§ **SELECTED TEXT**

-------------------------

Further resources in this section 

When carrying out emergency work, you should:

  • Proactively support your organisation’s provisions to ensure that patients receive high quality emergency care.
  • Be familiar with formalised pathways for unscheduled care set out by your trust or health board, including risk-grading strategies.
  • Accept responsibility for the assessment and continuing care of every emergency patient admitted under your name unless, or until, they are formally transferred to the care of another doctor.
  • Be available either within the hospital or within a reasonable distance of the hospital to give advice throughout your duty period.
  • Ensure that you are able to respond promptly to a call to attend to an emergency patient. If you are on call in a specialty with a high emergency workload you should be free of all other commitments, including elective commitments and private sector responsibilities. This arrangement should be formally reflected in your job plan.
  • Ensure that there are written protocols for the initial management of emergency patients and for the subsequent safe transfer to another team or unit when the complexity of the patient’s condition is beyond the experience of the admitting surgeon or beyond the resources available for the proper care of the patient.
  • Ensure that the risk of complication and mortality is fully assessed and understood and effectively communicated to the patient and the wider care team before delegating to another colleague. When there is high risk of mortality and complication, ensure that a consultant surgeon is present and closely involved in the patient’s care.
  • Delegate assessment of emergency surgical operations only when you are sure of the competence of those to whom the patient’s operative care will be delegated.

-------------------------

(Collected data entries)
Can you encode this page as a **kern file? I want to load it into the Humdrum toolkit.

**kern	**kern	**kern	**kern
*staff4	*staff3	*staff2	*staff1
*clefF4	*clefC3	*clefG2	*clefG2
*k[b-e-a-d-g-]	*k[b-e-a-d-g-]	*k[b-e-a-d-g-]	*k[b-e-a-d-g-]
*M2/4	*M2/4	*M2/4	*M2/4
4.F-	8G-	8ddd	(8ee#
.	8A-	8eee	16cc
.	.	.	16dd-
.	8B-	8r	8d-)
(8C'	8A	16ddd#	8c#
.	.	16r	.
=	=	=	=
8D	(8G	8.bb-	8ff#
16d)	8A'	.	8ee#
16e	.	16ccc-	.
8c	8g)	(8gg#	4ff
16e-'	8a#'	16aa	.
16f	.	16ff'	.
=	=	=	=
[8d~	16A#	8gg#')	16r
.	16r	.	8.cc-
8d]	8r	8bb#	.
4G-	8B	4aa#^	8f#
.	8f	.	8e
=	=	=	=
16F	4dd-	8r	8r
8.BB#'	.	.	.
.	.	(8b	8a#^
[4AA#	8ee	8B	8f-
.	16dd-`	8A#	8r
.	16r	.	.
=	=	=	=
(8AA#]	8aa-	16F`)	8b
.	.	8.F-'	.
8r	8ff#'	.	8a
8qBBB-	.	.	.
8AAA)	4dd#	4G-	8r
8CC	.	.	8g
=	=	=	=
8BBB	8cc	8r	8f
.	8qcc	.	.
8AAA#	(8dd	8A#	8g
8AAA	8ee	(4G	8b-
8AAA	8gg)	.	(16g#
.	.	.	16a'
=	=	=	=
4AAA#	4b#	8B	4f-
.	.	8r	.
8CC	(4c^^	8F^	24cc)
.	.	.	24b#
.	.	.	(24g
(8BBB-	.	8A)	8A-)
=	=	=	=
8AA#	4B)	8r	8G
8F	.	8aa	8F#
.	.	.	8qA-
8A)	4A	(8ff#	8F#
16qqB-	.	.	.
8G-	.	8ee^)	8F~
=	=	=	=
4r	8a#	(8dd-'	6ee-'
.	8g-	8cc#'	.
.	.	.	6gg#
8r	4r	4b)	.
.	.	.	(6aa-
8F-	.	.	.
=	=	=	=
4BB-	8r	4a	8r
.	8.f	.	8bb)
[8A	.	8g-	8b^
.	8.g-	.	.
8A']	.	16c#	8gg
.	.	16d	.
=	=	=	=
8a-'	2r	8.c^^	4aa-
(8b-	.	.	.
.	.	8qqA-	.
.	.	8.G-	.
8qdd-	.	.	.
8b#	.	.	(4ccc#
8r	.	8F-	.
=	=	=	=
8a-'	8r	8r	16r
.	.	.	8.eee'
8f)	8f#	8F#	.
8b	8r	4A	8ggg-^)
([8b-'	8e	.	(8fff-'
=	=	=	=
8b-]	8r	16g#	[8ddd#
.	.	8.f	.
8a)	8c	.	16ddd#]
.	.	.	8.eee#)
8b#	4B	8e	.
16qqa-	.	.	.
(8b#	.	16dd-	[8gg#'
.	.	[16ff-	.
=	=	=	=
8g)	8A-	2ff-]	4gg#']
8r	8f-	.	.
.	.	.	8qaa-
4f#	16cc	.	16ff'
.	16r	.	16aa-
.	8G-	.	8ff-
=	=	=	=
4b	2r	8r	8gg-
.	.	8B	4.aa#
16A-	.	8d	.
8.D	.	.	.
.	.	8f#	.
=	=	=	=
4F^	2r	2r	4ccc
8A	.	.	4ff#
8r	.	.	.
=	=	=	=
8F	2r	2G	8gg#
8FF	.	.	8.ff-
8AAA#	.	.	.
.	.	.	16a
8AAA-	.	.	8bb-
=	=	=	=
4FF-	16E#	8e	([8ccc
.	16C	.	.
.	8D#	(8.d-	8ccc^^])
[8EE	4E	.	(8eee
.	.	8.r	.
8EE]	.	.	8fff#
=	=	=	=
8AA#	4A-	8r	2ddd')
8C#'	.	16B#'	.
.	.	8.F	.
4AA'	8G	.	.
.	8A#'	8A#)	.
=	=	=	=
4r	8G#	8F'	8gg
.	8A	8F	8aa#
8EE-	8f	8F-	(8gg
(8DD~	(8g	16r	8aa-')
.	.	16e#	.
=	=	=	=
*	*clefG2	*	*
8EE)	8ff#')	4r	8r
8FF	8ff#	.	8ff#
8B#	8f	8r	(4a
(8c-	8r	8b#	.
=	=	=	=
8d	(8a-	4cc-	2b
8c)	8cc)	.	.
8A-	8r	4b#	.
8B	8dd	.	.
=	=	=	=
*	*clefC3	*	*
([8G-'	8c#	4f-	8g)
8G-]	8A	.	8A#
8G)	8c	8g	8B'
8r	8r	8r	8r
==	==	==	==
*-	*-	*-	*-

-------------------------

§ **QUESTIONS**
**A.** Why does the emergency-work guidance say that a surgeon on call in a specialty with a high emergency workload should be free of all other commitments? Answer in one to three sentences.
**B.** Reproduce the emergency-work guidance word for word from "When carrying out" to "your duty period.".
**C.** According to the emergency-work guidance, who must be present when there is a high risk of mortality and complication?

§ **RESULTS FOR THE EXERCISE**
**A.** Being free of all other commitments, including elective commitments and private sector responsibilities, ensures that the surgeon can respond promptly to a call to attend to an emergency patient.

**B.**
When carrying out emergency work, you should:

  • Proactively support your organisation’s provisions to ensure that patients receive high quality emergency care.
  • Be familiar with formalised pathways for unscheduled care set out by your trust or health board, including risk-grading strategies.
  • Accept responsibility for the assessment and continuing care of every emergency patient admitted under your name unless, or until, they are formally transferred to the care of another doctor.
  • Be available either within the hospital or within a reasonable distance of the hospital to give advice throughout your duty period.

**C.** A consultant surgeon, who must also be closely involved in the patient's care.